My weblog ELECTRON BLUE, which concentrated on science and mathematics, ran from 2004-2008. It is no longer being updated. My current blog, which is more art-related, is here.

Sat, 21 Jan, 2006

Culling the clutter

I've lived in my current apartment now for about 14 years. That is a long time to live in one place, at least in the United States. In those 14 years I have filled just about every space in this dwelling with stuff. Mostly this is books, magazines, papers, and other media storage devices such as CD's, DVD's, videos, and ancient vinyl records. I have a large amount of "archival papers," some of which I keep due to tax requirements and others which I keep either for art records or sentimental value. I have printouts of computer designs I did in 1992, printed on an HP PaintJet printer which left my possession thirteen years ago. I don't believe in putting everything on vulnerable computer hard drives or discs; paper is simpler and often more durable.

When I moved into the apartment in 1992, it seemed to be brimming with space, wonderful white space which I would surely never fill up.
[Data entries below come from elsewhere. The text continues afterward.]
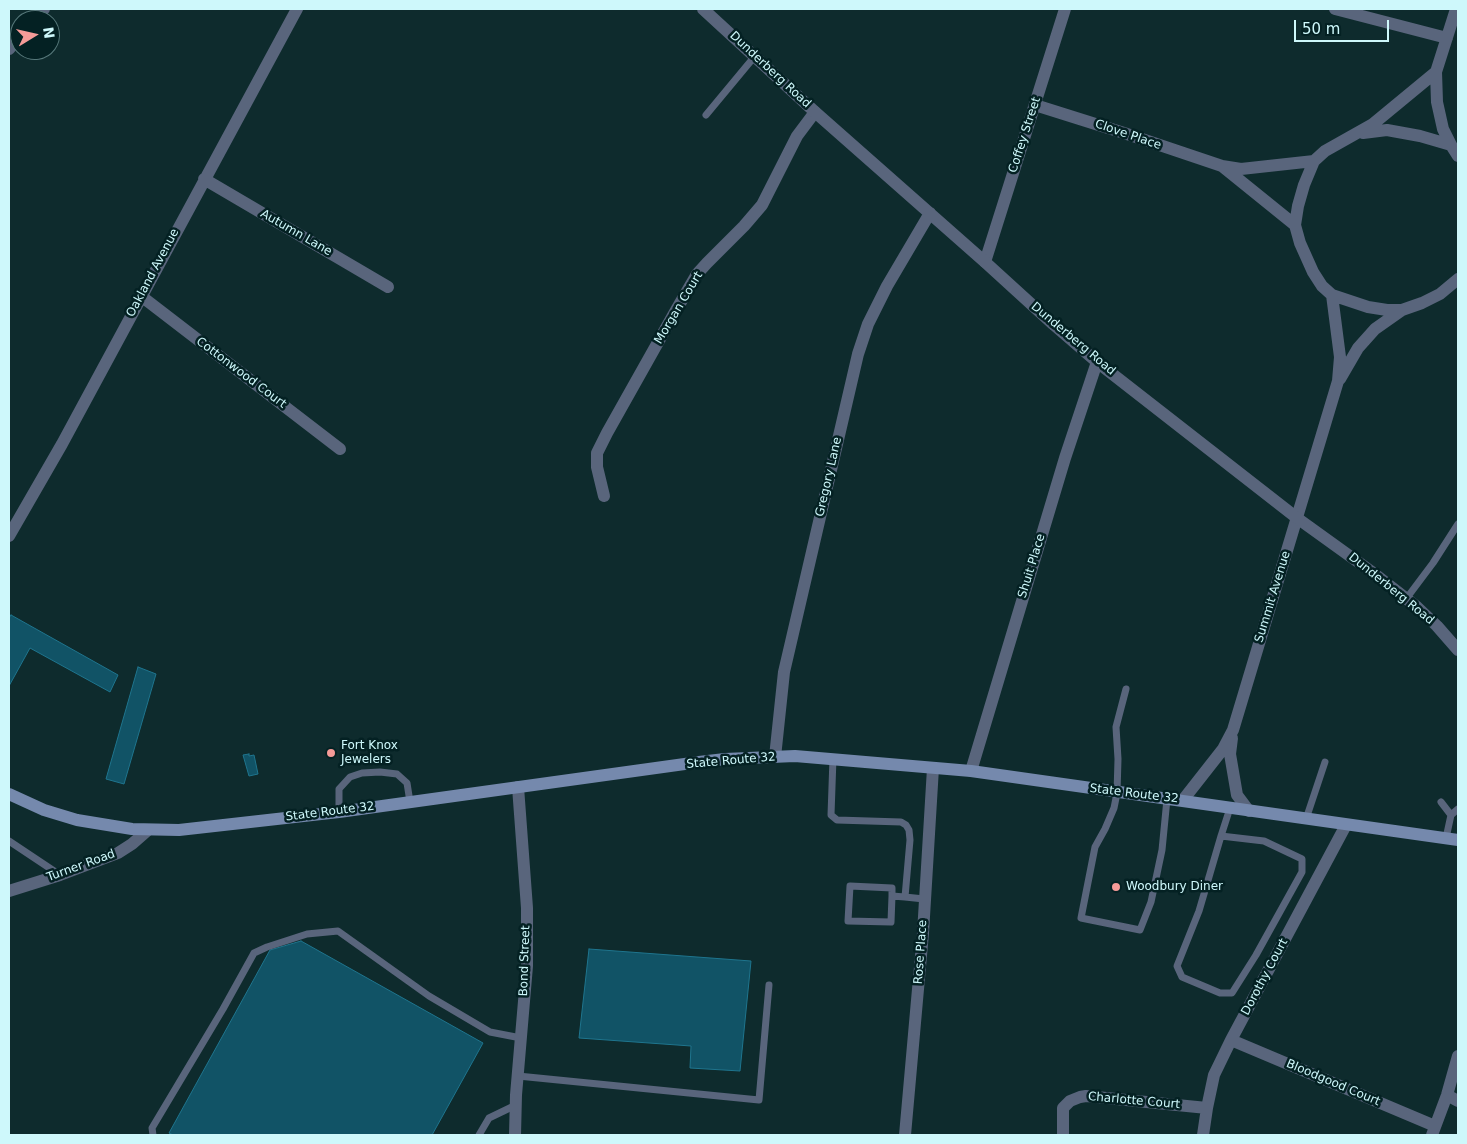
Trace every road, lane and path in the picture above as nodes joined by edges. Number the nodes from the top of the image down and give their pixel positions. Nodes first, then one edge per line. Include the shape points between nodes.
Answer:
1 (296, 9) edge
2 (703, 9) edge
3 (1065, 9) edge
4 (1335, 9) edge
5 (1456, 9) edge
6 (1447, 38) junction
7 (755, 56) junction
8 (1436, 72) junction
9 (1035, 105) junction
10 (815, 112) junction
11 (706, 115) dead end
12 (1355, 134) junction
13 (1451, 145) junction
14 (1458, 156) edge
15 (1314, 161) junction
16 (1222, 166) junction
17 (204, 179) junction
18 (930, 213) junction
19 (1295, 225) junction
20 (985, 262) junction
21 (1458, 279) edge
22 (388, 287) dead end
23 (1332, 295) junction
24 (141, 296) junction
25 (1402, 310) junction
26 (1097, 362) junction
27 (1338, 381) junction
28 (340, 449) dead end
29 (604, 496) dead end
30 (1297, 518) junction
31 (1458, 524) edge
32 (9, 536) edge
33 (1406, 599) junction
34 (1458, 650) edge
35 (1126, 689) dead end
36 (1233, 730) junction
37 (775, 757) junction
38 (833, 758) junction
39 (1325, 762) dead end
40 (933, 768) junction
41 (971, 771) junction
42 (518, 788) junction
43 (1117, 793) junction
44 (9, 794) edge
45 (1167, 799) junction
46 (1183, 800) junction
47 (410, 802) junction
48 (1441, 802) dead end
49 (1230, 808) junction
50 (1458, 809) edge
51 (1249, 811) junction
52 (339, 812) junction
53 (1450, 818) junction
54 (1306, 819) junction
55 (1458, 823) edge
56 (1346, 825) junction
57 (148, 830) junction
58 (1221, 836) junction
59 (1452, 839) edge
60 (9, 841) edge
61 (60, 875) junction
62 (9, 891) edge
63 (892, 896) junction
64 (905, 897) junction
65 (924, 899) junction
66 (769, 985) dead end
67 (521, 1038) junction
68 (1231, 1040) junction
69 (1458, 1056) edge
70 (518, 1076) junction
71 (1452, 1098) edge
72 (516, 1105) junction
73 (1206, 1108) junction
74 (1434, 1131) edge
75 (153, 1135) edge
76 (479, 1135) edge
77 (515, 1135) edge
78 (905, 1135) edge
79 (1063, 1135) edge
80 (1203, 1135) edge

1 - 17 street, Oakland Avenue
2 - 7 street, Dunderberg Road
3 - 9 street, Coffey Street
4 - 6 street
5 - 6 street
6 - 8 street
7 - 10 street, Dunderberg Road
7 - 11 lane
8 - 12 street
8 - 13 street via 1437,102 1443,129
9 - 16 street, Clove Place
9 - 20 street, Coffey Street
10 - 18 street, Dunderberg Road
10 - 29 street, Morgan Court via 797,136 762,205 698,274 607,433 597,453
12 - 13 street via 1387,130
12 - 15 street
13 - 14 street
15 - 16 street, Clove Place via 1241,169
15 - 19 street via 1304,185
16 - 19 street, Clove Place
17 - 22 street, Autumn Lane
17 - 24 street, Oakland Avenue
18 - 20 street, Dunderberg Road
18 - 37 street, Gregory Lane via 887,286 868,324 858,354 784,672
19 - 23 street via 1313,272
20 - 26 street, Dunderberg Road
21 - 25 street, Summit Avenue via 1440,294
23 - 25 street, Summit Avenue via 1368,307
23 - 27 street, Summit Avenue via 1340,357
24 - 28 street, Cottonwood Court
24 - 32 street, Oakland Avenue
25 - 27 street, Summit Avenue via 1364,341
26 - 30 street, Dunderberg Road
26 - 41 street, Shuit Place
27 - 30 street, Summit Avenue
30 - 33 street, Dunderberg Road
30 - 36 street, Summit Avenue
31 - 33 lane
33 - 34 street, Dunderberg Road
35 - 43 lane via 1116,727
36 - 46 street, Summit Avenue via 1223,749
36 - 51 street via 1230,754 1237,795
37 - 38 main road, State Route 32
37 - 42 main road, State Route 32 via 699,762
38 - 40 main road, State Route 32
38 - 64 lane via 830,811 834,818 900,822 909,830
39 - 54 lane
40 - 41 main road, State Route 32
40 - 65 street, Rose Place
41 - 43 main road, State Route 32
42 - 47 main road, State Route 32
42 - 67 street, Bond Street via 527,908 527,966
43 - 45 main road, State Route 32
43 - 45 lane via 1114,808 1094,848 1081,918 1140,930 1151,902 1162,850
44 - 57 main road, State Route 32 via 77,820
45 - 46 main road, State Route 32
46 - 49 main road, State Route 32
47 - 52 main road, State Route 32
47 - 52 lane via 407,783 397,774 362,773 350,777 339,789
48 - 53 lane
49 - 51 main road, State Route 32
49 - 58 lane
50 - 53 lane
51 - 54 main road, State Route 32
52 - 57 main road, State Route 32 via 203,828
53 - 55 lane
53 - 59 lane
54 - 56 main road, State Route 32
56 - 59 main road, State Route 32
56 - 68 street, Dorothy Court
57 - 61 street, Turner Road via 118,853
58 - 58 lane via 1199,911 1177,966 1182,978 1220,993 1232,993 1302,872 1302,859 1264,841
60 - 61 lane
61 - 62 street, Turner Road
63 - 63 lane via 892,888 850,886 848,921 891,922
63 - 64 lane
64 - 65 lane
65 - 78 street, Rose Place
66 - 70 lane via 759,1100
67 - 70 street, Bond Street
67 - 75 lane via 490,1032 429,996 338,931 307,934 254,953 152,1128
68 - 73 street, Dorothy Court via 1214,1076
68 - 74 street, Bloodgood Court
69 - 71 street
70 - 72 street, Bond Street
71 - 74 street
72 - 76 lane via 488,1118
72 - 77 street, Bond Street
73 - 79 street, Charlotte Court via 1080,1097 1063,1108
73 - 80 street, Dorothy Court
But over the years, the bookcases have multiplied and populated all those spaces; the big walk-in closets are full of things which I cannot get rid of due to various inexorable reasons. Spaces which I hoped would not have to be filled, are now filled. Everywhere I turn, there is stuff. And my workspace for flat work such as cutting mats is now reduced to a single surface, about 20 by 30 inches. That's the only open space left, and even that's often covered with papers, bills, art sketches, or junk mail.

In the winter, I'm confined within these walls when I'm not at work. Nowhere is there rest for the eyes. Where could I find any space? I must at least thin the shelves out. Cull the books, just as you would cull a herd of deer, nice things that you just have too damn much of. How do you decide which book will go? The usual way is to remember whether you have used it or even opened it in the last five years. Some dust-covered volumes on my shelves do not pass this test. Another way, regarding picture books, is for me to consider whether I will use the images on the pages as models for art. If not, then it's time to cull. But if I love the pictures just for their own sake, then it stays.

I want to find good homes for everything I remove. This means not just books, but articles of clothing, accessories, appliances, even unused art materials. I believe that there is a rightful destination for everything that is still in working order; I just have to find it. An upscale used book store takes the better books; a humbler store takes the lesser ones. I even culled a large, redundant physics book. CDs, even those of avant-garde or just plain bad music, can be traded in at a nearby used-CD store, strategically located under an ice-cream parlor. Unused clothing, fabric, or costume items go to my friends who make fantasy costumes. I handed no-longer-used kitchenware to a friend who was able to re-distribute it to people on an online sharing list. Other things, meant for discarding rather than giving, go to the recycle bins.

But no matter how many cluttery things I cull, there is no change in the overcomplicated texture of my dwelling space. Nothing so far has brought back the restful whiteness of an unoccupied stretch of wall or floor. I am forced to entertain the terrifying fantasy of moving to larger quarters. The thought of moving to a larger space reproaches me. Couldn't stop buying things, could I? Aren't you supposed to have bought everything you would ever need, by the time you were fifty? Haven't read all the ones you already have, right? Live with the clutter, then. I couldn't afford larger quarters anyway, especially in the neighborhood I live in. Clutter is a failure of "spirituality,"…holy un-materialistic types live in austere, uncluttered cells.

Every object that leaves my house, then, is a blessing. I rejoice in the departure of a trash bag full of old magazines. The opening of a single square foot of space on a shelf is cause for celebration. It's even more satisfying when I find a perfect home for an item I no longer need. But the process will always fail under normal conditions, because in my weakness I continue to acquire new things. There is no attractive force more powerful than an empty space on a bookshelf.